That was the moment I learned the importance of local sports.

A line of mommas in camping chairs from third base to the parking lot started shaking little fists and getting out from under their quilts and booing David like he was Christ on trial at the Sanhedrin. Angry dads put down their nachos to holler at David, and yellow cheese and tobacco juice ran down their chins — “Bad call, Blue!” He was the WORST umpire, they all agreed. I think someone’s grandmother offered to go over the fence, but she didn’t. David was probably too fast for her, anyway.

I stood there, laughing. I knew this was going to happen. “I’ve got a biiiiiiiiiiiiiiiig strike zone,” David had told me. He was actually a pretty fair umpire.

The humor of that night has stuck with me, and now the lesson is settling in, too.

Folks from Wesson, from Brookhaven, from all around Lincoln County and everywhere in Southwest Mississippi where there’s a handful of kids and a ball to throw around, love local sports.

It doesn’t matter if the football team is getting pounded every Friday night; those players will be supported. It doesn’t matter if the softball team has played 137 games this month; folks aren’t going to forget the next one. It doesn’t matter if the track team is all fat kids; folks will be cheering them on, ready at the finish line with water hoses and oxygen masks.

So, as the new Sports Editor for The Daily Leader, my goal will be to report the news on our local sports teams and their events and get the kids and their trials and their triumphs in the paper, because it means a lot to you.
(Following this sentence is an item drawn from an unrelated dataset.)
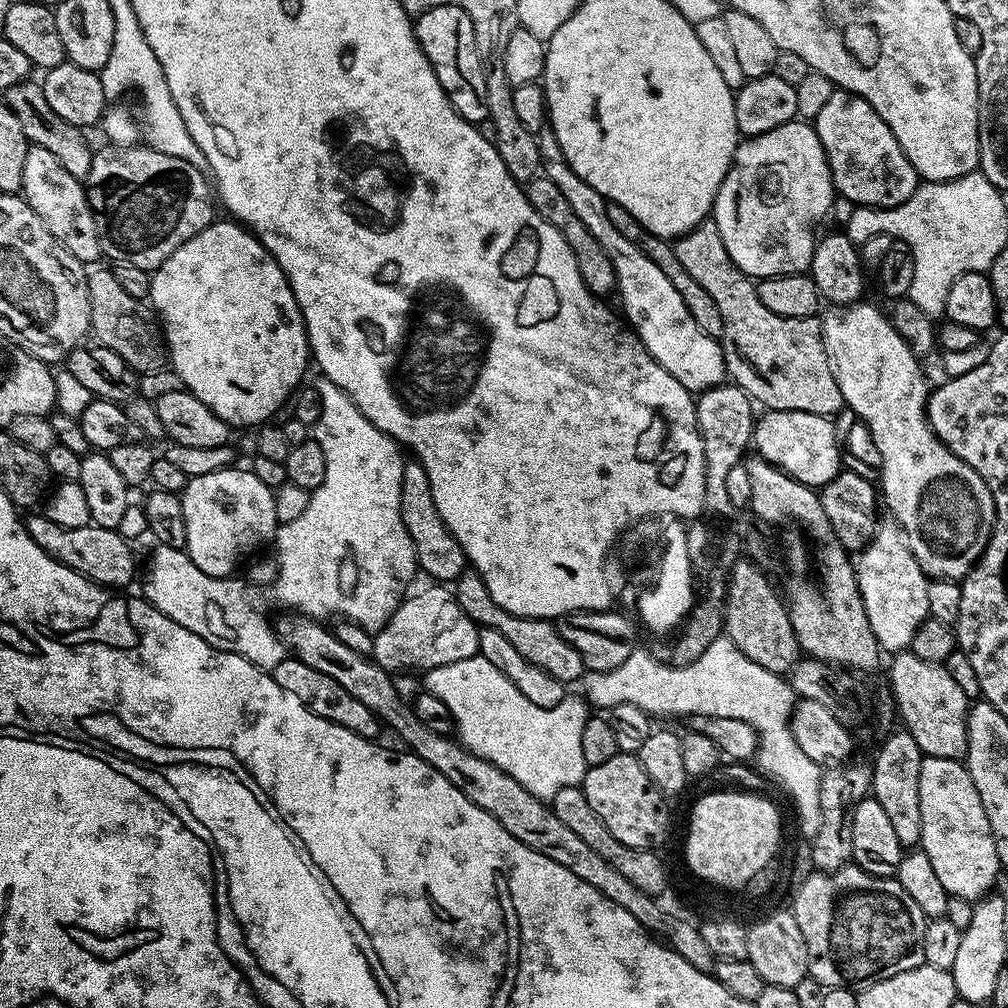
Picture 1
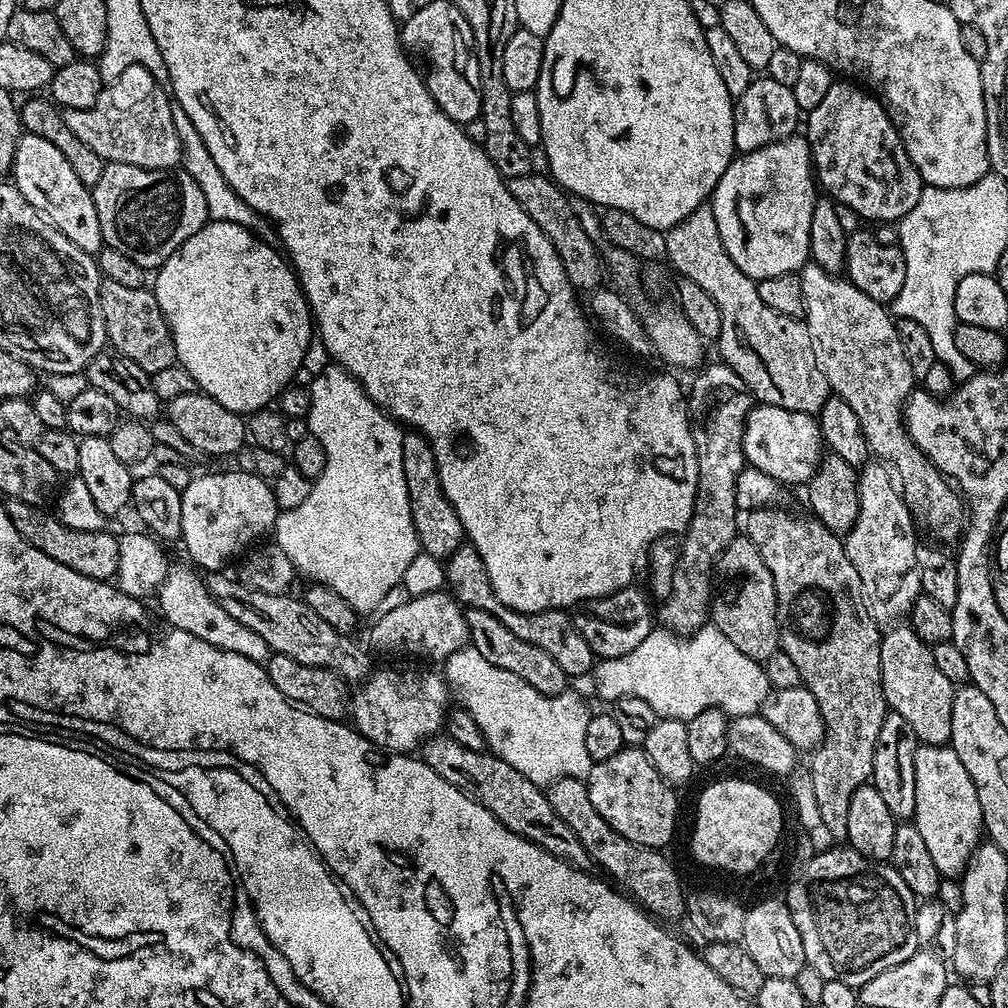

I don’t care about the New Orleans Saints (unless a local boy is playing for them). I don’t care about Major League Baseball (unless a local boy is playing for them). I don’t care about the U.S. Women’s Golf Team (unless a local boy is playing for them. Then I’d have some pointed questions).

I care about local sports, local kids and the grandmothers who love them enough to kill an umpire, or a newspaperman.

I know how important a good sports page is to our communities. I’ll try to make sure all the strikes are strikes and all the balls are balls. If I make a bad call, let me know. If you need to get the word out about an event, let me know. My e-mail and phone number are at the top of the page.

I live in Wesson, I have kids in school at Wesson, at the Mississippi School of the Arts and the Reading Nook. I’m rooted pretty deep and I’m not going anywhere, and I will strive to bring some stability and continuity to the sports page.

I worked here, once, years ago, and I think I still remember how this newspaper gig works. Just give me a few weeks to get up and going and, please, don’t jump over the fence and come after me. I’m not that fast.